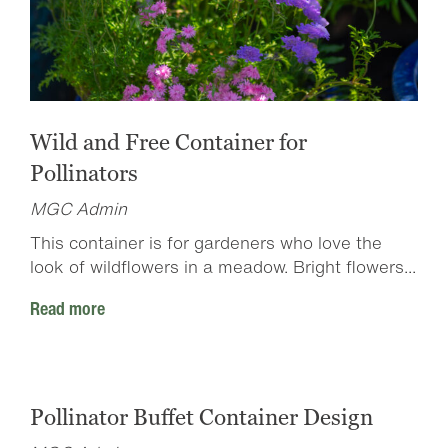
Wild and Free Container for
Pollinators
MGC Admin
This container is for gardeners who love the
look of wildflowers in a meadow. Bright flowers...
Read more
Pollinator Buffet Container Design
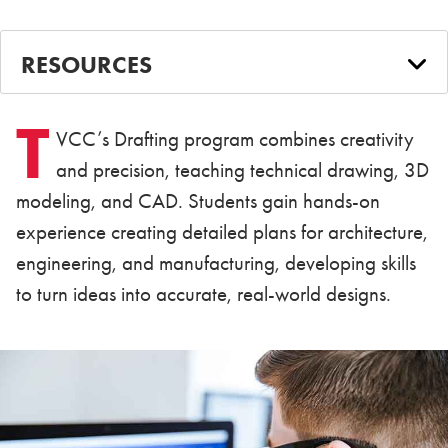
RESOURCES
T
VCC’s Drafting program combines creativity
and precision, teaching technical drawing, 3D
modeling, and CAD. Students gain hands-on
experience creating detailed plans for architecture,
engineering, and manufacturing, developing skills
to turn ideas into accurate, real-world designs.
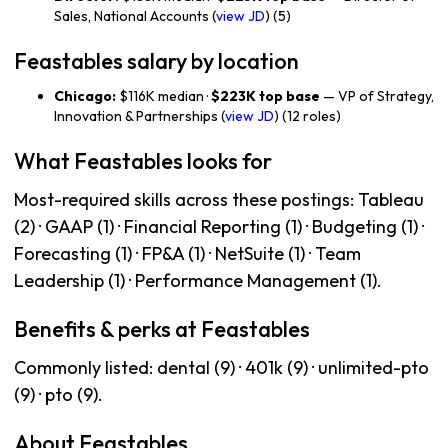
Sales, National Accounts (
view JD
) (5)
Feastables salary by location
Chicago:
$116K median ·
$223K top base
— VP of Strategy,
Innovation & Partnerships (
view JD
) (12 roles)
What Feastables looks for
Most-required skills across these postings: Tableau
(2) · GAAP (1) · Financial Reporting (1) · Budgeting (1) ·
Forecasting (1) · FP&A (1) · NetSuite (1) · Team
Leadership (1) · Performance Management (1).
Benefits & perks at Feastables
Commonly listed: dental (9) · 401k (9) · unlimited-pto
(9) · pto (9).
About Feastables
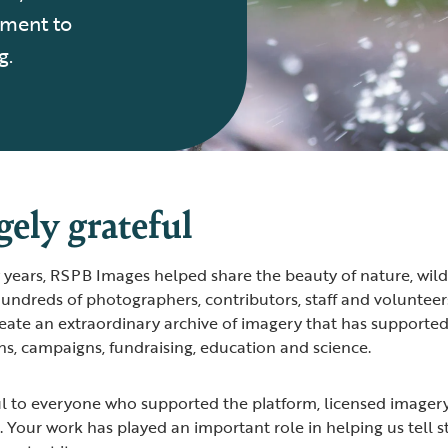
tment to
g.
ely grateful
years, RSPB Images helped share the beauty of nature, wild
undreds of photographers, contributors, staff and volunteers
ate an extraordinary archive of imagery that has supporte
s, campaigns, fundraising, education and science.
ul to everyone who supported the platform, licensed imager
. Your work has played an important role in helping us tell s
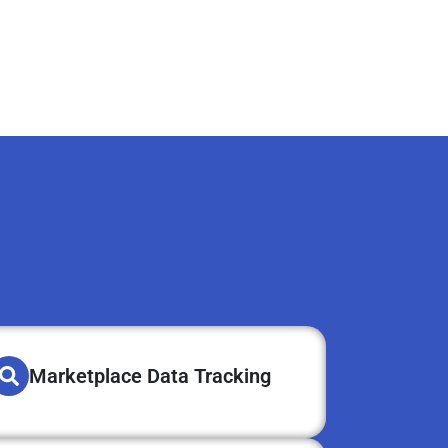
Marketplace Data Tracking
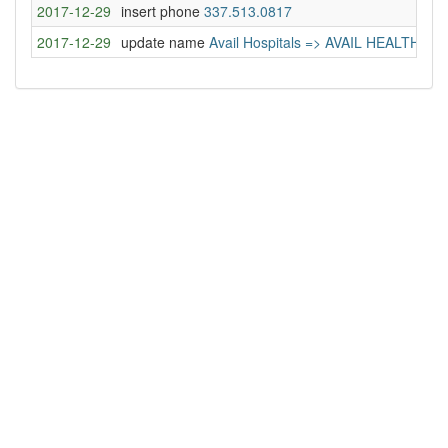
2017-12-29
insert phone
337.513.0817
2017-12-29
update name
Avail Hospitals => AVAIL HEALTH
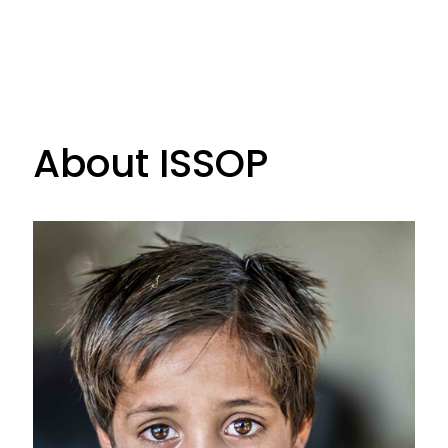
About ISSOP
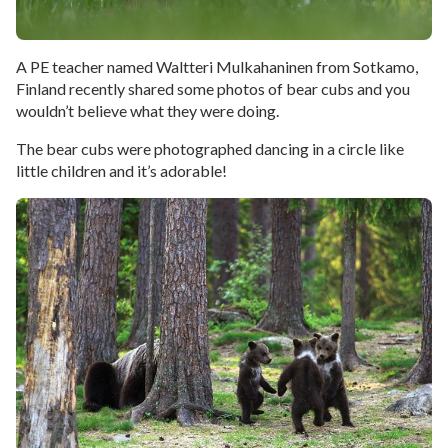
A PE teacher named Waltteri Mulkahaninen from Sotkamo,
Finland recently shared some photos of bear cubs and you
wouldn’t believe what they were doing.
The bear cubs were photographed dancing in a circle like
little children and it’s adorable!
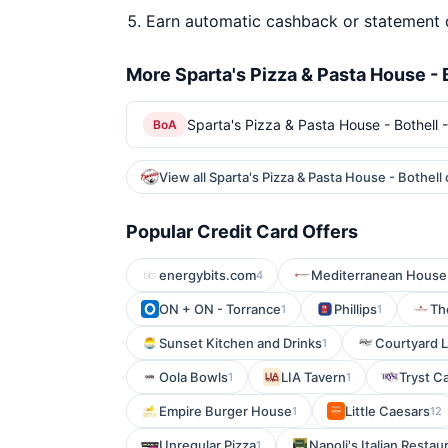
Earn automatic cashback or statement 
More Sparta's Pizza & Pasta House - 
Sparta's Pizza & Pasta House - Bothell -
BoA
View all Sparta's Pizza & Pasta House - Bothell
Popular Credit Card Offers
energybits.com
Mediterranean House
4
ON + ON - Torrance
Phillips
The
1
1
Sunset Kitchen and Drinks
Courtyard L
1
Oola Bowls
LIA Tavern
Tryst C
1
1
Empire Burger House
Little Caesars
1
12
Unregular Pizza
Napoli's Italian Restau
1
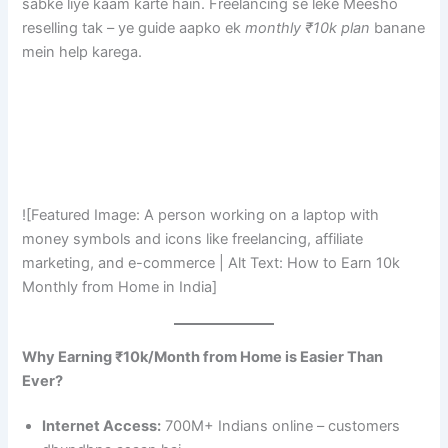
sabke liye kaam karte hain. Freelancing se leke Meesho
reselling tak – ye guide aapko ek
monthly ₹10k plan
banane
mein help karega.
![Featured Image: A person working on a laptop with
money symbols and icons like freelancing, affiliate
marketing, and e-commerce | Alt Text: How to Earn 10k
Monthly from Home in India]
Why Earning ₹10k/Month from Home is Easier Than
Ever?
Internet Access:
700M+ Indians online – customers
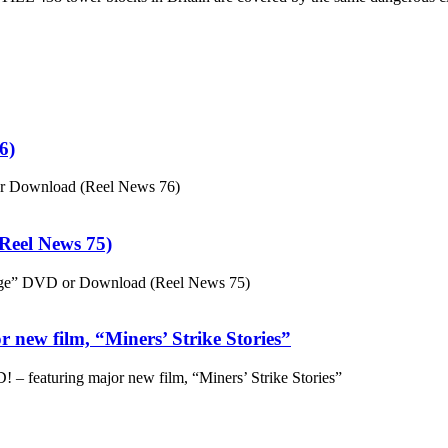
6)
or Download (Reel News 76)
eel News 75)
ge” DVD or Download (Reel News 75)
 new film, “Miners’ Strike Stories”
– featuring major new film, “Miners’ Strike Stories”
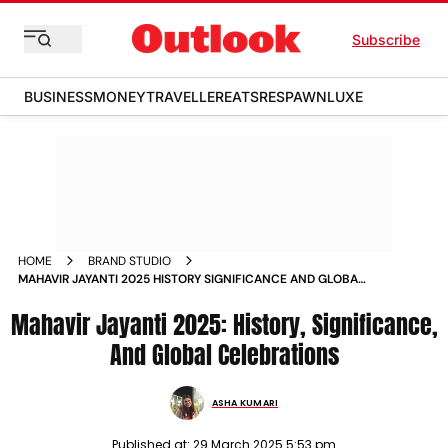
Subscribe
BUSINESS
MONEY
TRAVELLER
EATS
RESPAWN
LUXE
HOME
BRAND STUDIO
MAHAVIR JAYANTI 2025 HISTORY SIGNIFICANCE AND GLOBAL
CELEBRATIONS
Mahavir Jayanti 2025: History, Significance,
And Global Celebrations
ASHA KUMARI
Published at:
29 March 2025 5:53 pm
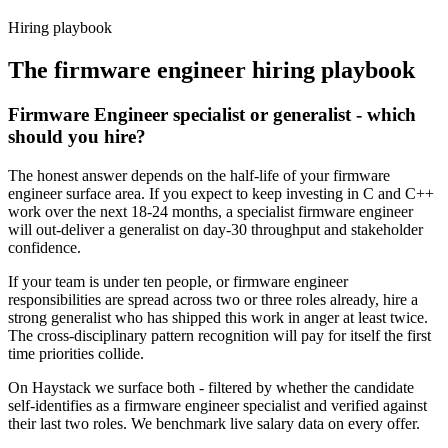
Haystack are accepted 92% of the time.
Hiring playbook
The
firmware engineer
hiring playbook
Firmware Engineer specialist or generalist - which
should you hire?
The honest answer depends on the half-life of your firmware
engineer surface area. If you expect to keep investing in C and C++
work over the next 18-24 months, a specialist firmware engineer
will out-deliver a generalist on day-30 throughput and stakeholder
confidence.
If your team is under ten people, or firmware engineer
responsibilities are spread across two or three roles already, hire a
strong generalist who has shipped this work in anger at least twice.
The cross-disciplinary pattern recognition will pay for itself the first
time priorities collide.
On Haystack we surface both - filtered by whether the candidate
self-identifies as a firmware engineer specialist and verified against
their last two roles. We benchmark live salary data on every offer.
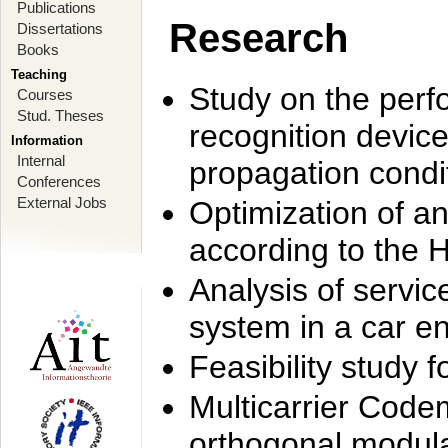
Publications
Research
Dissertations
Books
Teaching
Study on the perf
Courses
Stud. Theses
recognition device
Information
Internal
propagation condi
Conferences
External Jobs
Optimization of 
according to the 
Analysis of servic
system in a car e
Feasibility study
Multicarrier Code
orthogonal modula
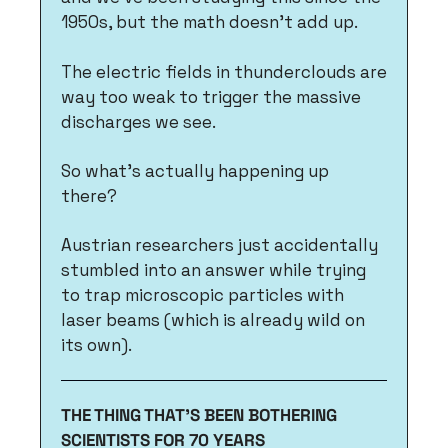
1950s, but the math doesn't add up. 
The electric fields in thunderclouds are 
way too weak to trigger the massive 
discharges we see. 
So what's actually happening up 
there?
Austrian researchers just accidentally 
stumbled into an answer while trying 
to trap microscopic particles with 
laser beams (which is already wild on 
its own).
THE THING THAT'S BEEN BOTHERING 
SCIENTISTS FOR 70 YEARS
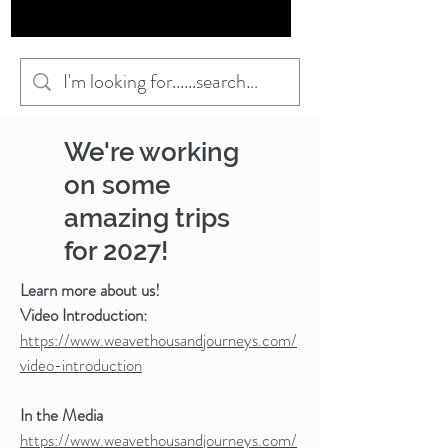
We're working
on some
amazing trips
for 2027!
Learn more about us!
Video Introduction:
https://www.weavethousandjourneys.com/
video-introduction
In the Media
https://www.weavethousandjourneys.com/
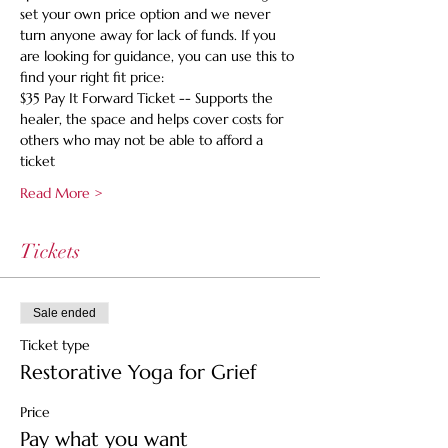
set your own price option and we never 
turn anyone away for lack of funds. If you 
are looking for guidance, you can use this to 
find your right fit price:
$35 Pay It Forward Ticket -- Supports the 
healer, the space and helps cover costs for 
others who may not be able to afford a 
ticket
Read More >
Tickets
Sale ended
Ticket type
Restorative Yoga for Grief
Price
Pay what you want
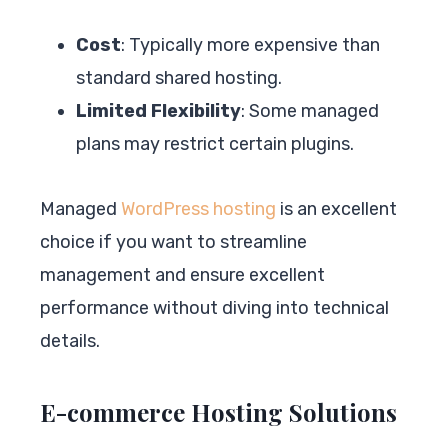
Cost
: Typically more expensive than
standard shared hosting.
Limited Flexibility
: Some managed
plans may restrict certain plugins.
Managed
WordPress hosting
is an excellent
choice if you want to streamline
management and ensure excellent
performance without diving into technical
details.
E-commerce Hosting Solutions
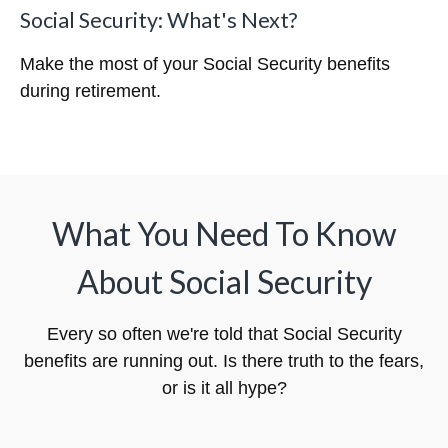
Social Security: What's Next?
Make the most of your Social Security benefits
during retirement.
What You Need To Know
About Social Security
Every so often we're told that Social Security
benefits are running out. Is there truth to the fears,
or is it all hype?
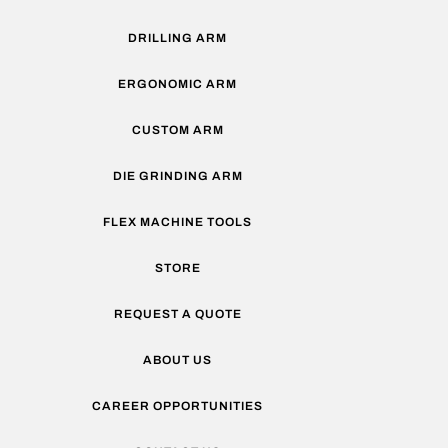
DRILLING ARM
ERGONOMIC ARM
CUSTOM ARM
DIE GRINDING ARM
FLEX MACHINE TOOLS
STORE
REQUEST A QUOTE
ABOUT US
CAREER OPPORTUNITIES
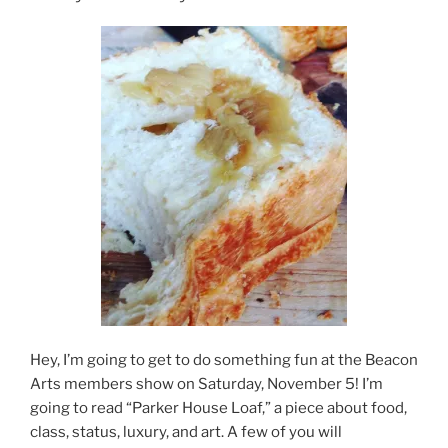
Hey, I’m going to get to do something fun at the Beacon
Arts members show on Saturday, November 5! I’m
going to read “Parker House Loaf,” a piece about food,
class, status, luxury, and art. A few of you will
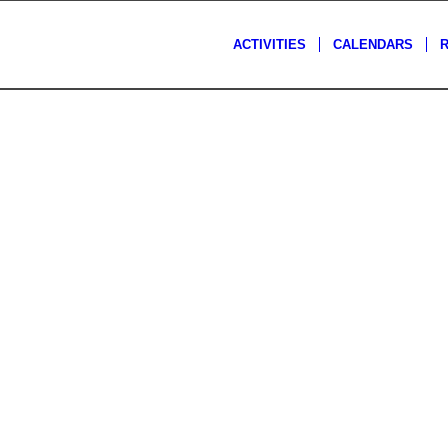
ACTIVITIES
CALENDARS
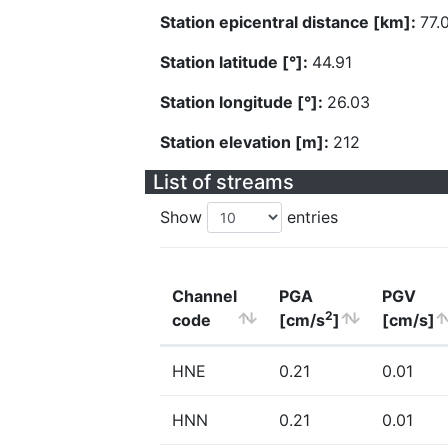
Station epicentral distance [km]:
77.
Station latitude [°]:
44.91
Station longitude [°]:
26.03
Station elevation [m]:
212
List of streams
Show
entries
Channel
PGA
PGV
2
code
[cm/s
]
[cm/s]
HNE
0.21
0.01
HNN
0.21
0.01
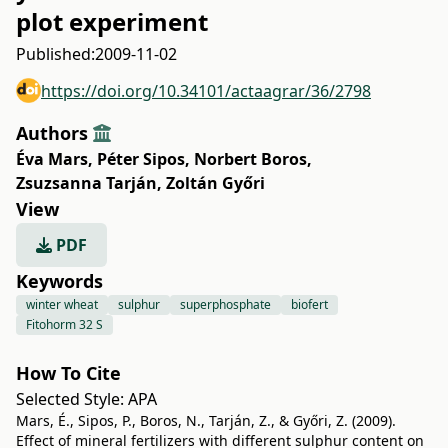
plot experiment
Published:
2009-11-02
https://doi.org/10.34101/actaagrar/36/2798
Authors
Éva Mars
,
Péter Sipos
,
Norbert Boros
,
Zsuzsanna Tarján
,
Zoltán Győri
View
PDF
Keywords
winter wheat
sulphur
superphosphate
biofert
Fitohorm 32 S
How To Cite
Selected Style:
APA
Mars, É., Sipos, P., Boros, N., Tarján, Z., & Győri, Z. (2009).
Effect of mineral fertilizers with different sulphur content on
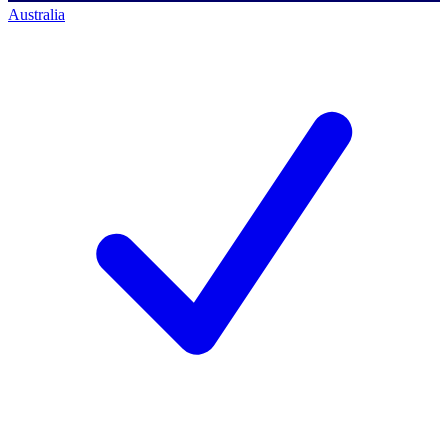
Australia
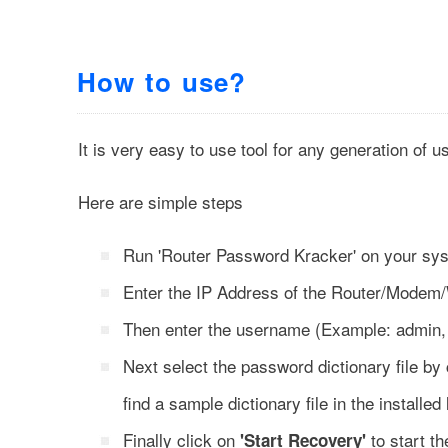
How to use?
It is very easy to use tool for any generation of u
Here are simple steps
Run 'Router Password Kracker' on your sy
Enter the IP Address of the Router/Modem/
Then enter the username (Example: admin, 
Next select the password dictionary file by
find a sample dictionary file in the installed 
Finally click on
to start t
'Start Recovery'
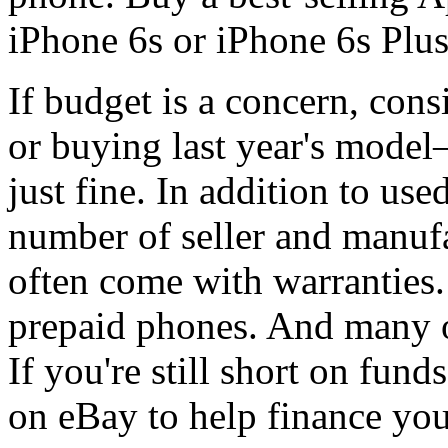
iPhone 6s or iPhone 6s Plu
If budget is a concern, cons
or buying last year's model
just fine. In addition to us
number of seller and manufa
often come with warranties.
prepaid phones. And many of
If you're still short on fun
on eBay to help finance yo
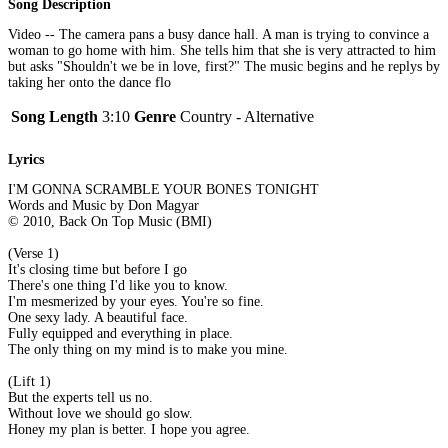
Song Description
Video -- The camera pans a busy dance hall. A man is trying to convince a
woman to go home with him. She tells him that she is very attracted to him
but asks "Shouldn't we be in love, first?" The music begins and he replys by
taking her onto the dance flo
Song Length
3:10
Genre
Country - Alternative
Lyrics
I'M GONNA SCRAMBLE YOUR BONES TONIGHT
Words and Music by Don Magyar
© 2010, Back On Top Music (BMI)
(Verse 1)
It's closing time but before I go
There's one thing I'd like you to know.
I'm mesmerized by your eyes. You're so fine.
One sexy lady. A beautiful face.
Fully equipped and everything in place.
The only thing on my mind is to make you mine.
(Lift 1)
But the experts tell us no.
Without love we should go slow.
Honey my plan is better. I hope you agree.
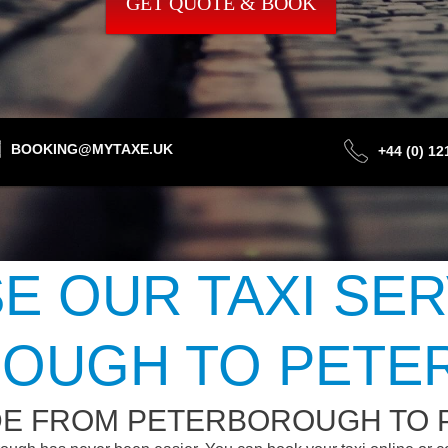
GET QUOTE & BOOK
BOOKING@MYTAXE.UK
+44 (0) 1
 OUR TAXI SE
OUGH TO PET
IDE FROM PETERBOROUGH TO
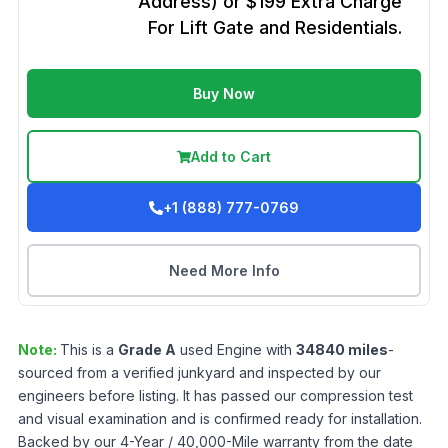
Address) or $199 Extra Charge
For Lift Gate and Residentials.
Buy Now
Add to Cart
+1 (888) 777-0769
Need More Info
Note:
This is a
Grade
A
used
Engine
with
34840
miles
-
sourced from a verified junkyard and inspected by our
engineers before listing. It has passed our compression test
and visual examination and is confirmed ready for installation.
Backed by our 4-Year / 40,000-Mile warranty from the date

What to work on:
Scan the records above, then copy out each line that mentions "Security".

Output for this task:
Social Security: What's Next?
Make the most of your Social Security benefits
About Social Security
Every so often we're told that Social Security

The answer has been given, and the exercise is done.